A little bit of JoyPad Hacking:

 

I wish I could find quadcopter kit replacement parts to order...........

Anonymous
  • Great review!  Hopefully this constructive information can be used by the kit maker and improvements implemented.  This sounds like a kit that should be very popular with the right support.  Maybe there will be a v2 roadtest in the future to show improvements!

  • Thanks Sean - the videos taken at the football field were done without a cameraman, trying to coordinate talking, flying, and videoing was a challenge.

    The joypad joysticks are also small short knobs. Radio controller joysticks have textured grips and alot longer sticks for better flying control.

     

    It takes practice to fly a near frictionless vehicle (except for gravity). This quadcopter doesnt seem any more difficult to fly than my previous lightweight quadcopter flight experiences. 

    Like a new driver, I oversteer and overcompensate the copter controls.  Any criticism of my flying skills is deserved :-) I dont take offense to it.

    These lightweight copters are very susceptible to wind.

    The right side joypad switch scales the pitch and roll joystick, for reduced control, and full control.

    In some videos , the switch was selected for reduced control, and in some for full control.
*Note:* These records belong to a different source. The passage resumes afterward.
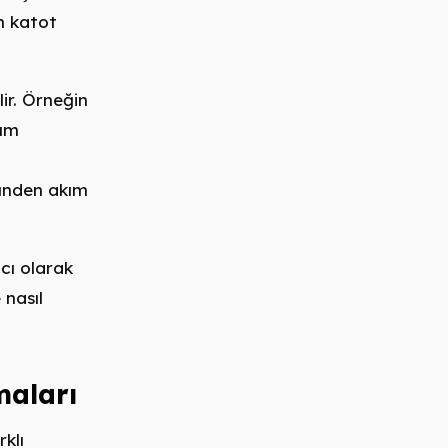
n katot
lir. Örneğin
kım
ünden akım
ıcı olarak
 nasıl
maları
rklı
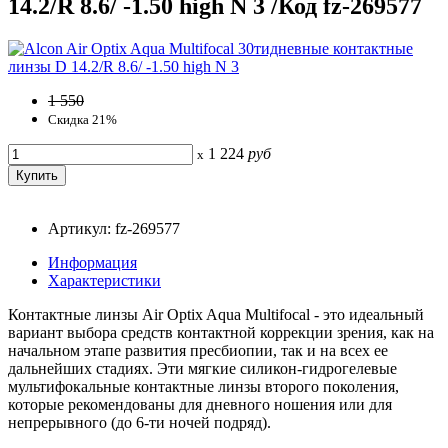
14.2/R 8.6/ -1.50 high N 3 /Код fz-269577
1 550
Скидка 21%
1 224
руб
x
Артикул: fz-269577
Информация
Характеристики
Контактные линзы Air Optix Aqua Multifocal - это идеальный
вариант выбора средств контактной коррекции зрения, как на
начальном этапе развития пресбиопии, так и на всех ее
дальнейших стадиях. Эти мягкие силикон-гидрогелевые
мультифокальные контактные линзы второго поколения,
которые рекомендованы для дневного ношения или для
непрерывного (до 6-ти ночей подряд).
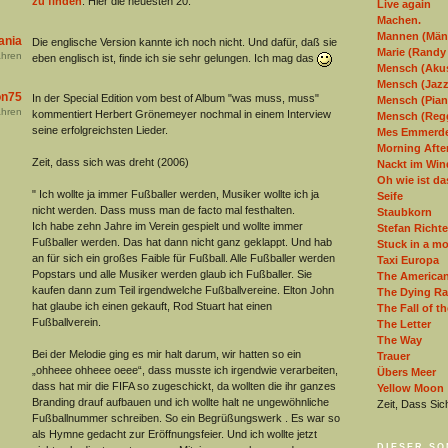
zu finden
. Hier die neuesten 20.
Live again
Machen.
Mannen (Män
ania
Die englische Version kannte ich noch nicht. Und dafür, daß sie
Marie (Rand
hren
eben englisch ist, finde ich sie sehr gelungen. Ich mag das
Mensch (Akus
Mensch (Jazz
on75
In der Special Edition vom best of Album "was muss, muss"
Mensch (Pian
hren
kommentiert Herbert Grönemeyer nochmal in einem Interview
Mensch (Regg
seine erfolgreichsten Lieder.
Mes Emmerd
Morning After
Zeit, dass sich was dreht (2006)
Nackt im Win
Oh wie ist d
" Ich wollte ja immer Fußballer werden, Musiker wollte ich ja
Seife
nicht werden. Dass muss man de facto mal festhalten.
Staubkorn
Ich habe zehn Jahre im Verein gespielt und wollte immer
Stefan Richte
Fußballer werden. Das hat dann nicht ganz geklappt. Und hab
Stuck in a m
an für sich ein großes Faible für Fußball. Alle Fußballer werden
Taxi Europa
Popstars und alle Musiker werden glaub ich Fußballer. Sie
The American
kaufen dann zum Teil irgendwelche Fußballvereine. Elton John
The Dying Ra
hat glaube ich einen gekauft, Rod Stuart hat einen
The Fall of t
Fußballverein.
The Letter
The Way
Bei der Melodie ging es mir halt darum, wir hatten so ein
Trauer
„ohheee ohheee oeee“, dass musste ich irgendwie verarbeiten,
Übers Meer
dass hat mir die FIFA so zugeschickt, da wollten die ihr ganzes
Yellow Moon
Branding drauf aufbauen und ich wollte halt ne ungewöhnliche
Zeit, Dass Si
Fußballnummer schreiben. So ein Begrüßungswerk . Es war so
als Hymne gedacht zur Eröffnungsfeier. Und ich wollte jetzt
DIESER SO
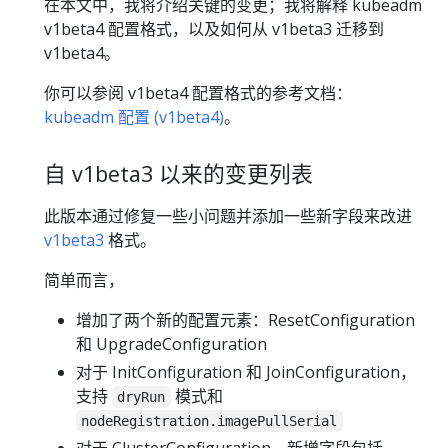
在本文中，我将介绍关键的变更；我将解释 kubeadm
v1beta4 配置格式，以及如何从 v1beta3 迁移到
v1beta4。
你可以参阅 v1beta4 配置格式的参考文档：
kubeadm 配置 (v1beta4)
。
自 v1beta3 以来的变更列表
此版本通过修复一些小问题并添加一些新字段来改进
v1beta3
格式。
简单而言，
增加了两个新的配置元素：ResetConfiguration
和 UpgradeConfiguration
对于 InitConfiguration 和 JoinConfiguration，
支持
模式和
dryRun
nodeRegistration.imagePullSerial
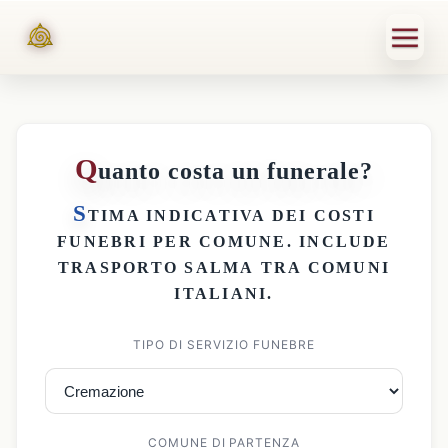
Q
uanto costa un funerale?
S
TIMA INDICATIVA DEI
COSTI
FUNEBRI PER COMUNE
. INCLUDE
TRASPORTO SALMA
TRA COMUNI
ITALIANI.
TIPO DI SERVIZIO FUNEBRE
COMUNE DI PARTENZA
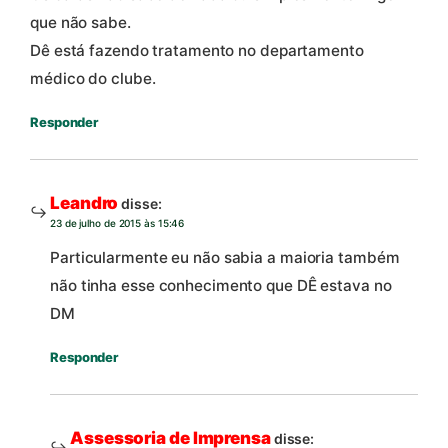
que não sabe.
Dê está fazendo tratamento no departamento
médico do clube.
Responder
Leandro
disse:
23 de julho de 2015 às 15:46
Particularmente eu não sabia a maioria também
não tinha esse conhecimento que DÊ estava no
DM
Responder
Assessoria de Imprensa
disse:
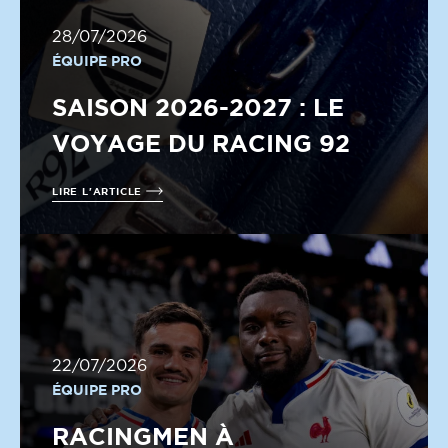
28/07/2026
ÉQUIPE PRO
SAISON 2026-2027 : LE
VOYAGE DU RACING 92
LIRE L'ARTICLE
22/07/2026
ÉQUIPE PRO
RACINGMEN À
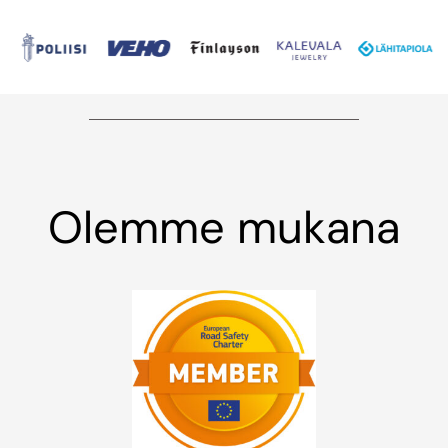
Olemme mukana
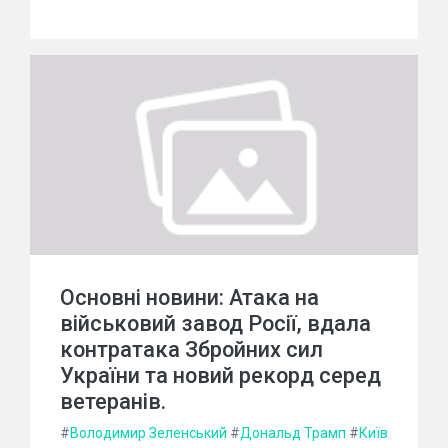
Основні новини: Атака на
військовий завод Росії, вдала
контратака Збройних сил
України та новий рекорд серед
ветеранів.
#
Володимир Зеленський
#
Дональд Трамп
#
Київ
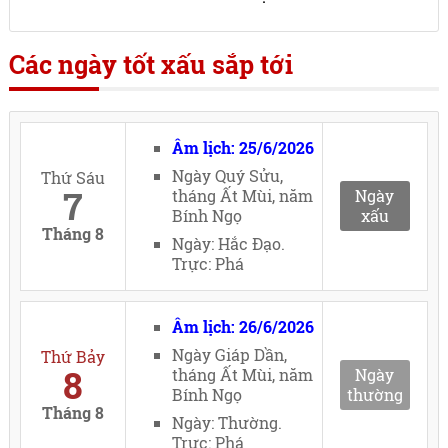
Các ngày tốt xấu sắp tới
Âm lịch: 25/6/2026
Ngày Quý Sửu,
Thứ Sáu
7
tháng Ất Mùi, năm
Ngày
Bính Ngọ
xấu
Tháng 8
Ngày: Hắc Đạo.
Trực: Phá
Âm lịch: 26/6/2026
Ngày Giáp Dần,
Thứ Bảy
8
tháng Ất Mùi, năm
Ngày
Bính Ngọ
thường
Tháng 8
Ngày: Thường.
Trực: Phá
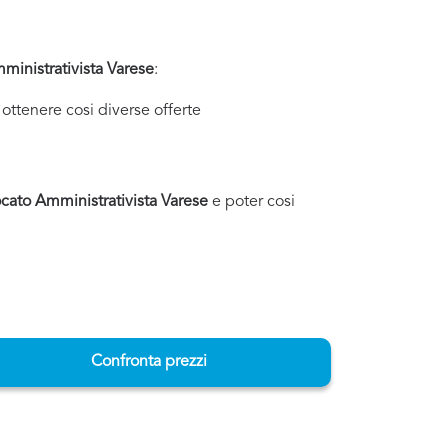
inistrativista Varese
:
ottenere cosi diverse offerte
cato Amministrativista Varese
e poter cosi
Confronta prezzi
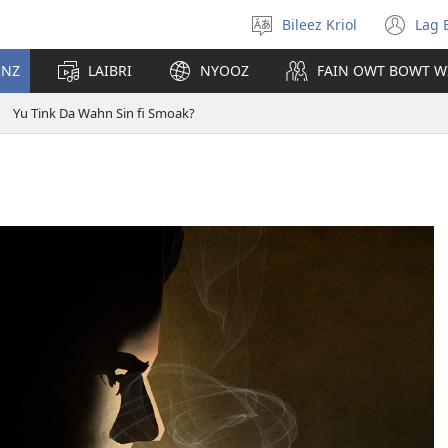
Bileez Kriol
Lag 
Pik
(o
Langwij
ny
INZ
LAIBRI
NYOOZ
FAIN OWT BOWT W
wi
Yu Tink Da Wahn Sin fi Smoak?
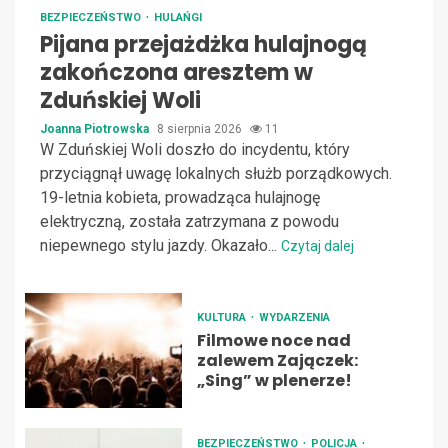
BEZPIECZEŃSTWO
HULAŃGI
Pijana przejażdżka hulajnogą
zakończona aresztem w
Zduńskiej Woli
Joanna Piotrowska
8 sierpnia 2026
11
W Zduńskiej Woli doszło do incydentu, który
przyciągnął uwagę lokalnych służb porządkowych.
19-letnia kobieta, prowadząca hulajnogę
elektryczną, została zatrzymana z powodu
niepewnego stylu jazdy. Okazało...
Czytaj dalej
KULTURA
WYDARZENIA
Filmowe noce nad
zalewem Zajączek:
„Sing” w plenerze!
BEZPIECZEŃSTWO
POLICJA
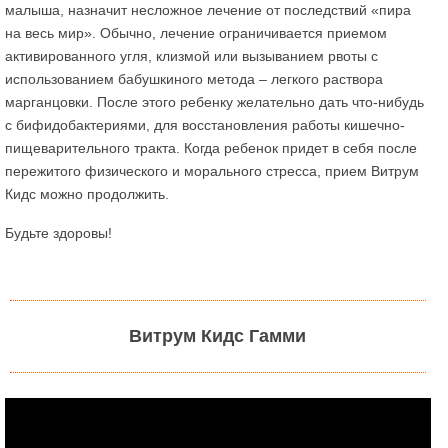
малыша, назначит несложное лечение от последствий «пира
на весь мир». Обычно, лечение ограничивается приемом
активированного угля, клизмой или вызыванием рвоты с
использованием бабушкиного метода – легкого раствора
марганцовки. После этого ребенку желательно дать что-нибудь
с бифидобактериями, для восстановления работы кишечно-
пищеварительного тракта. Когда ребенок придет в себя после
пережитого физического и морального стресса, прием Витрум
Кидс можно продолжить.
Будьте здоровы!
Витрум Кидс Гамми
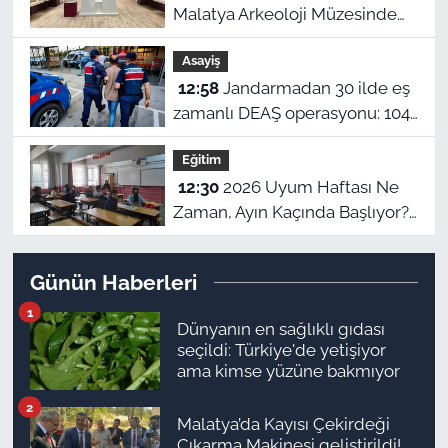
Malatya Arkeoloji Müzesinde
binlerce yıllık eserler görücüye
Asayiş
çıkıyor
12:58
Jandarmadan 30 ilde eş
zamanlı DEAŞ operasyonu: 104
şüpheli yakalandı!
Eğitim
12:30
2026 Uyum Haftası Ne
Zaman, Ayın Kaçında Başlıyor?
MEB 1. Sınıf ve Anaokulu Uyum
Eğitimi Tarihleri
Günün Haberleri
1
Dünyanın en sağlıklı gıdası
seçildi: Türkiye'de yetişiyor
ama kimse yüzüne bakmıyor
2
Malatya’da Kayısı Çekirdeği
Çıkarma Makinesi geliştirildi!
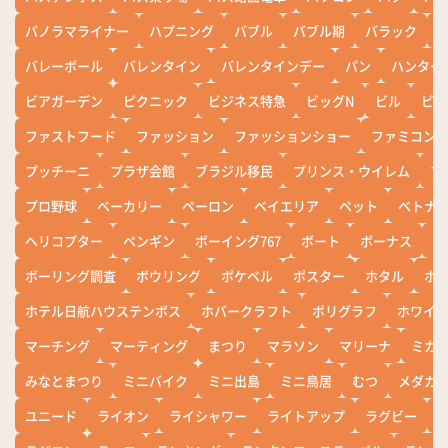
パノラマライナー
ハプニング
バブル
バブル期
バラック
バレーボール
バレンタイン
バレンタインデー
パン
ハンター
ビアガーデン
ピクニック
ビジネス特急
ビッグN
ビル
ビワ
ファストフード
ファッション
ファッションショー
ファミコン
プッチーニ
プラザ会館
ブラジル移民
プリンス・ウイレム
ブ
プロ野球
ベーカリー
ペーロン
ベイエリア
ペット
ベトナ
ヘリコプター
ペンギン
ボーイング767
ボート
ボーナス
ホ
ボーリング調査
ボウリング
ポケベル
ポスター
ホタル
ホ
ホテル日航ハウステンボス
ホバークラフト
ポリグラフ
ホワイ
マーチング
マーティング
まつり
マラソン
マリーナ
ミカ
みなとまつり
ミニバイク
ミニ出島
ミニ鳥居
むつ
メダカ
ユニード
ライオン
ライシャワー
ライトアップ
ラグビー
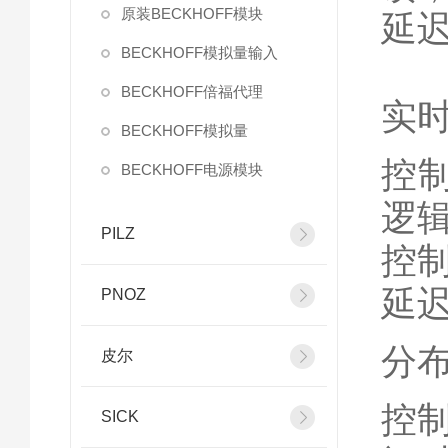
原装BECKHOFF模块
延
BECKHOFF模拟量输入
BECKHOFF倍福代理
实
BECKHOFF模拟量
控
BECKHOFF电源模块
逻
PILZ
控
延
PNOZ
分
皮尔
控
SICK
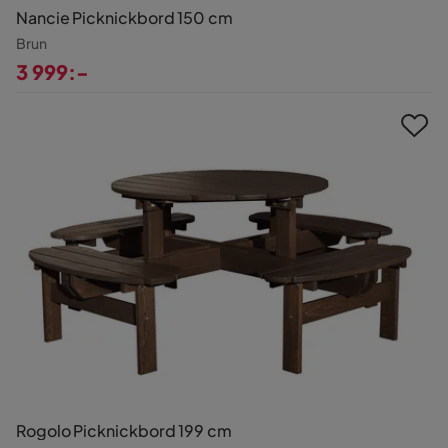
Nancie Picknickbord 150 cm
Brun
3 999:-
Pris
Rogolo Picknickbord 199 cm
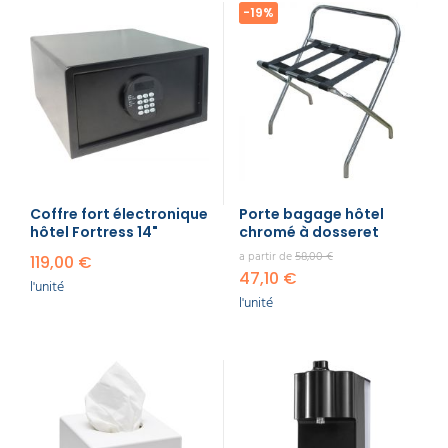
-19%
Coffre fort électronique
Porte bagage hôtel
hôtel Fortress 14"
chromé à dosseret
a partir de
58,00 €
119,00 €
47,10 €
l'unité
l'unité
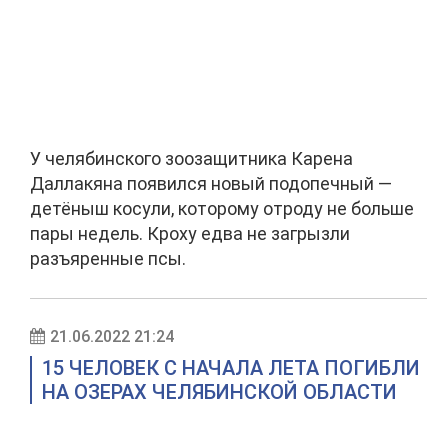
У челябинского зоозащитника Карена
Даллакяна появился новый подопечный —
детёныш косули, которому отроду не больше
пары недель. Кроху едва не загрызли
разъяренные псы.
21.06.2022 21:24
15 ЧЕЛОВЕК С НАЧАЛА ЛЕТА ПОГИБЛИ
НА ОЗЕРАХ ЧЕЛЯБИНСКОЙ ОБЛАСТИ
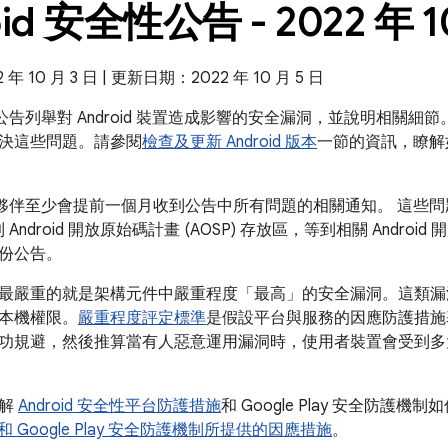
oid 安全性公告 - 2022 年 1
 10 月 3 日 | 更新日期：2022 年 10 月 5 日
全性公告列舉對 Android 裝置造成影響的安全漏洞，並說明相關細節。
決這些問題。請參閱
檢查及更新 Android 版本
一節的資訊，瞭解
 的合作夥伴至少會提前一個月收到公告中所有問題的相關通知。 這
 Android 開放原始碼計畫 (AOSP) 存放區，等到相關 Andr
份公告。
最嚴重的就是架構元件中嚴重程度「最高」的安全漏洞。這類漏
本機權限。
嚴重程度評定標準
是假設平台與服務的因應防護措施
功規避，然後推算當有人惡意運用漏洞時，使用者裝置會受到多
瞭解
Android 安全性平台防護措施
和 Google Play 安全防護機制
id 和 Google Play 安全防護機制所提供的因應措施
。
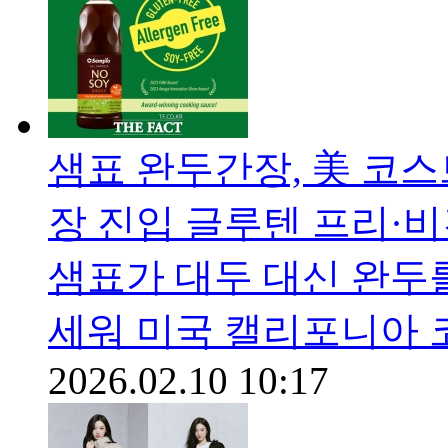
샘표 완두간장, 美 코
장 진입 글루텐 프리·
샘표가 대두 대신 완두를
세워 미국 캘리포니아 
2026.02.10 10:17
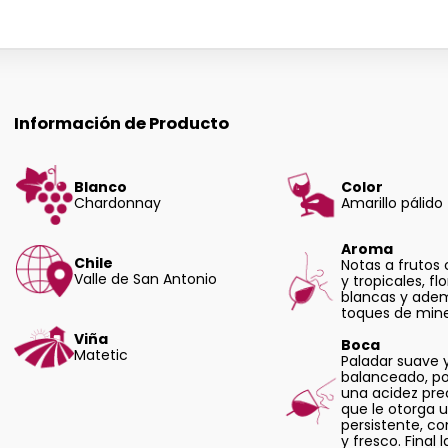
Información de Producto
Blanco
Color
Chardonnay
Amarillo pálido
Aroma
Chile
Notas a frutos 
Valle de San Antonio
y tropicales, fl
blancas y ade
toques de mine
Viña
Boca
Matetic
Paladar suave 
balanceado, p
una acidez prec
que le otorga u
persistente, c
y fresco. Final 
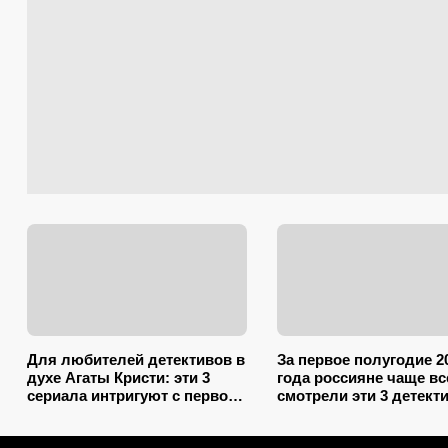
Для любителей детективов в
За первое полугодие 2
духе Агаты Кристи: эти 3
года россияне чаще вс
сериала интригуют с первой
смотрели эти 3 детект
минуты и до самого финала
сериала: №2 крутят по
держат в неведении
уже 19 лет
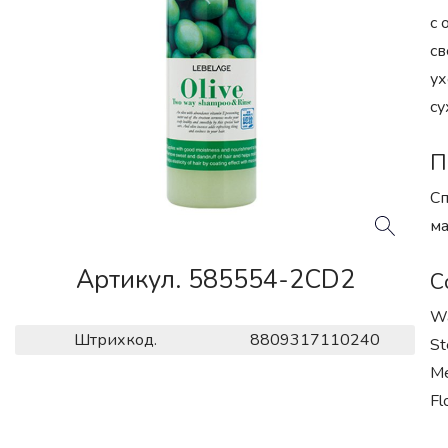
с 
св
ух
су
П
Сп
ма
Артикул. 585554-2CD2
С
Wa
Штрихкод.
8809317110240
St
Me
Fl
Its part of the learning process to pick the right one for environmental conditions.

    Another excuse - the calibration does not zero the joysticks. The joystick calibration does find endpoints, and the copter does self calibrate the gryo sensors on power up.

    To have more perfect controls, one would calibrate the pitch, roll, and yaw home joystick to zero at their "home" positions so the copter would perfectly hover (almost) never changing position while it moves up and down. This takes much more complexity and performance than I'd expect from this platform.

     

    Your final question, I leave recommendations up to the reader as it depends on their  particular goals to what features are interesting and important to them.

    One hand - Quality and spare part availability are very important to me. On the other hand - The chance to write and modify control software is a key feature that few other kits offer,

  • Really enjoyed the material. In retrospect, thank a holy deity my application wasn't selected. I don't believe I would have had the perseverance to overcome the obstacles. It is one thing to troubleshooting issues with the vendors support but going it alone when the goal is to provide feedback to a vendor is a frustration I'm not equipped to deal with.

     

    I watched your videos and am curious on flight. How difficult is the vehicle to fly? Your initial hover test ended up on its side. Then subsequent tests appears to the untrained eye, line riding a a bronco exercise. No criticism intended.

     

    Final question, would you recommend the product? If yes, what caveats would you apply?